Elucidating the Value-processing and Information-integration Mechanisms of the Reward System in Interpersonal Emotion Regulation
2026.07.07
Fiscal Year
FY 2025
April 2025 – March 2026
Principal Investigator
Motoaki Sugiura
Professor, Department of Human Brain Science, Institute of Development, Aging and Cancer, Tohoku University
Co-Investigators
Shao Chong
2nd-year doctoral student, Graduate School of Medicine, Tohoku University
Role: experimental design, data collection, fMRI analysis (lead researcher)
Liu Chunlin
Assistant Professor, Center for Applied Cognitive Neuroscience, Tohoku University
Role: research guidance, experiment implementation, data collection, analysis support
Guan Lingfei
3rd-year doctoral student, Graduate School of Medicine, Tohoku University
Role: experiment implementation, data collection / analysis support
Chang Xiaoqian
2nd-year doctoral student, Graduate School of Medicine, Tohoku University
Role: experiment implementation, data collection / stimulus creation
Peng Xinyu
2nd-year master’s student, Graduate School of Medicine, Tohoku University
Role: experiment assistance, data collection
Yan Shuxuan
1st-year master’s student, Graduate School of Medicine, Tohoku University
Role: experiment assistance, data collection
Research Keywords
Interpersonal emotion regulation; Reward system; fMRI; Social motivation

1. Research Overview
We routinely try to support other people’s feelings—encouraging a friend who feels down, or comforting someone who is anxious. This act of stepping in to ease another person’s emotions is called interpersonal emotion regulation (IER). Why do people try to support others’ emotions, even when there is no reward in return? This study focused on the workings of the brain’s “reward system”—the neural machinery underlying pleasure and satisfaction—that may lie behind this behavior.

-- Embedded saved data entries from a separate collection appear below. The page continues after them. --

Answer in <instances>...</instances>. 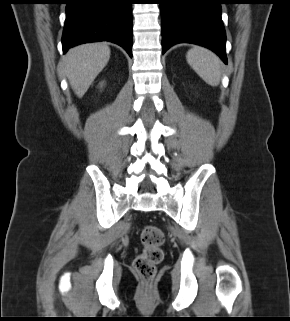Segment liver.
Wrapping results in <instances>:
<instances>
[{
  "label": "liver",
  "instance_id": "1",
  "mask_svg": "<svg viewBox=\"0 0 290 321\" xmlns=\"http://www.w3.org/2000/svg\"><path fill=\"white\" fill-rule=\"evenodd\" d=\"M109 58L110 48L100 42L76 46L63 57L62 69L79 98L87 92Z\"/></svg>",
  "mask_w": 290,
  "mask_h": 321
}]
</instances>
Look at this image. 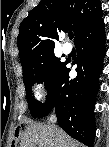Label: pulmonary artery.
<instances>
[{
  "label": "pulmonary artery",
  "instance_id": "1",
  "mask_svg": "<svg viewBox=\"0 0 109 147\" xmlns=\"http://www.w3.org/2000/svg\"><path fill=\"white\" fill-rule=\"evenodd\" d=\"M71 51H72L71 45L68 44V43L64 44V46H63V53L68 55V54L71 53Z\"/></svg>",
  "mask_w": 109,
  "mask_h": 147
}]
</instances>
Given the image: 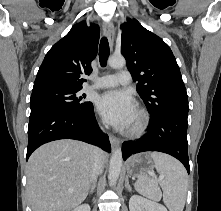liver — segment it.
Masks as SVG:
<instances>
[{
    "mask_svg": "<svg viewBox=\"0 0 221 211\" xmlns=\"http://www.w3.org/2000/svg\"><path fill=\"white\" fill-rule=\"evenodd\" d=\"M107 160L105 153L101 163ZM94 147L76 140H57L33 152L27 164V194L32 211H71L92 186Z\"/></svg>",
    "mask_w": 221,
    "mask_h": 211,
    "instance_id": "1",
    "label": "liver"
}]
</instances>
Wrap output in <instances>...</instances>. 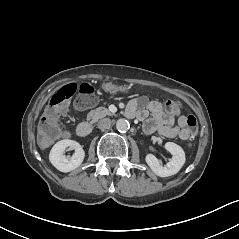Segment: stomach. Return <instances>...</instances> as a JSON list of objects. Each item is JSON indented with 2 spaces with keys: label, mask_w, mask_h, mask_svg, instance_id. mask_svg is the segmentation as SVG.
<instances>
[{
  "label": "stomach",
  "mask_w": 239,
  "mask_h": 239,
  "mask_svg": "<svg viewBox=\"0 0 239 239\" xmlns=\"http://www.w3.org/2000/svg\"><path fill=\"white\" fill-rule=\"evenodd\" d=\"M101 88L108 94H128L129 87L127 84H116L114 82H103Z\"/></svg>",
  "instance_id": "stomach-1"
}]
</instances>
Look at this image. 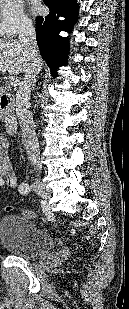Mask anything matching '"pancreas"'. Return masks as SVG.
<instances>
[{
    "label": "pancreas",
    "mask_w": 129,
    "mask_h": 309,
    "mask_svg": "<svg viewBox=\"0 0 129 309\" xmlns=\"http://www.w3.org/2000/svg\"><path fill=\"white\" fill-rule=\"evenodd\" d=\"M3 90V87H0V92Z\"/></svg>",
    "instance_id": "pancreas-1"
}]
</instances>
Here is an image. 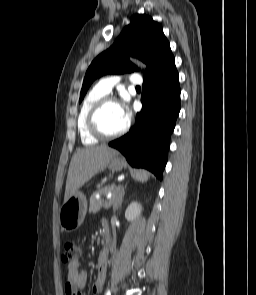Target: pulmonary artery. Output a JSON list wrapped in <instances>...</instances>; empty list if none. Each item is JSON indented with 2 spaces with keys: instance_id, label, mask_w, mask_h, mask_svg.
Segmentation results:
<instances>
[{
  "instance_id": "e3ab8cb5",
  "label": "pulmonary artery",
  "mask_w": 256,
  "mask_h": 295,
  "mask_svg": "<svg viewBox=\"0 0 256 295\" xmlns=\"http://www.w3.org/2000/svg\"><path fill=\"white\" fill-rule=\"evenodd\" d=\"M120 81H121V77L119 76H108L101 79L98 82L97 87L105 94H109L112 91L113 87L116 84H118ZM129 81L131 84H134V85L142 84V78L138 73H132L129 76Z\"/></svg>"
}]
</instances>
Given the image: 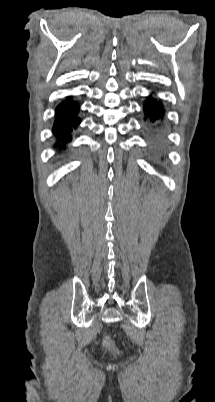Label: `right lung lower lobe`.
Returning <instances> with one entry per match:
<instances>
[{
    "instance_id": "98d812e1",
    "label": "right lung lower lobe",
    "mask_w": 215,
    "mask_h": 402,
    "mask_svg": "<svg viewBox=\"0 0 215 402\" xmlns=\"http://www.w3.org/2000/svg\"><path fill=\"white\" fill-rule=\"evenodd\" d=\"M79 109V104L72 97H67L57 106L52 129L56 138L54 147L64 150L66 144L72 140V131L81 123Z\"/></svg>"
}]
</instances>
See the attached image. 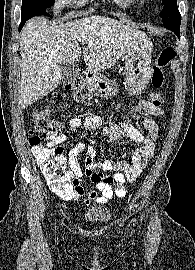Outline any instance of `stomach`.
Here are the masks:
<instances>
[{
    "mask_svg": "<svg viewBox=\"0 0 195 270\" xmlns=\"http://www.w3.org/2000/svg\"><path fill=\"white\" fill-rule=\"evenodd\" d=\"M153 43L147 36L135 40L134 47L125 56V86L132 95L141 94L151 78V53ZM91 89L102 98H111L118 93V84L99 73L89 77Z\"/></svg>",
    "mask_w": 195,
    "mask_h": 270,
    "instance_id": "1",
    "label": "stomach"
}]
</instances>
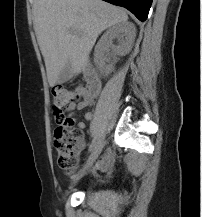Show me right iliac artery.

Traditionally, the motivation to help others has been explained mainly in terms of empathy. More recently, however, it has been suggested that the act of supporting others itself brings a sense of satisfaction (reward) to the helper, and that this contributes to motivation and well-being. Yet it remained unclear how the reward system operates across the sequence of supporting someone—the anticipation phase (reading the other person’s state), the implementation phase (offering words of support), and the feedback phase (receiving the other person’s response)—and how brain responses differ when support “succeeds” versus when it “fails.”
In this study, healthy university students performed a task modeled on messaging-app exchanges inside a functional MRI (fMRI) scanner, while we measured brain activity across the three phases of emotion regulation. We also assessed personality traits, empathy, and reward sensitivity using questionnaires, and examined how these related to the brain responses.
Ongoing analyses suggest that, in the anticipation phase of reading the other person’s state, brain regions involved in inferring others’ minds (mentalizing) are engaged; and that in feedback situations where support did not go as expected (“failure”), activity increases in brain regions involved in reward prediction (the midbrain and striatum). Furthermore, the magnitude of these brain responses appears to vary with personality traits. Together, these findings offer clues for understanding the neural basis of the motivation to support others.
2. Impact and Future Outlook
The findings of this study may be applied to improving interpersonal relationships and supporting mental health. For example, understanding the brain responses that arise when support “does not go well,” together with the individual differences in motivation to support others, can capture the burden and the satisfaction that supporting others brings to the helper, and offer clues for designing emotional support tailored to each individual.
Academically, the view that the act of supporting others engages the helper’s own reward system opens a path to understanding compassion and helping behavior not only through “empathy” but also from the perspective of “reward and motivation.”
This study also spans psychology, neuroscience, and information science, and addresses how diverse linguistic information—situational descriptions presented as text, the helper’s own utterances, and feedback from the other person—is processed and integrated as “value” in the brain. In this respect it aligns with the cross-disciplinary integration of knowledge that So-Go-Chi aims for.
Going forward, we plan to complete the ongoing data collection, advance the analyses, and disseminate the findings through conference presentations and academic papers. We further aim to develop this work toward applications in interpersonal support, from the perspective of value processing of social linguistic information in the brain.
3. Summary
Encouraging someone who feels down—and other acts of supporting people’s emotions—are known as interpersonal emotion regulation. This study aimed to clarify why people try to support others’ emotions, focusing on the workings of the brain’s reward system. Participants performed a task modeled on messaging-app exchanges inside an fMRI scanner, while we measured brain activity across three phases: reading the other person’s state, offering support, and receiving their response. Ongoing analyses suggest that brain regions involved in reward prediction are engaged when support “does not go well,” and that brain responses vary with personality traits. These findings are expected to inform applications in improving interpersonal relationships and supporting mental health.